[Data extracted from a collection]
-*-

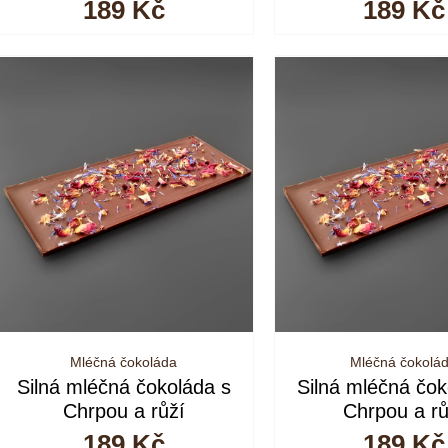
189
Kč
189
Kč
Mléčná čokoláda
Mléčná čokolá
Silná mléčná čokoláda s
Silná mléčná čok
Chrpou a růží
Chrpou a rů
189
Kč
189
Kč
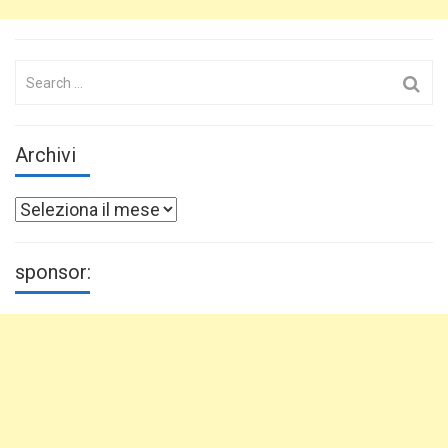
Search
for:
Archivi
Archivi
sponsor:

-*-

Instructions for the task: Nothing but the pictures is to be left out; repeat the data exactly.

Written solution:
189
Kč
189
Kč
Mléčná čokoláda
Mléčná čokolá
Silná mléčná čokoláda s
Silná mléčná čok
Chrpou a růží
Chrpou a rů
189
Kč
189
Kč
Search
for:
Archivi
Archivi
sponsor:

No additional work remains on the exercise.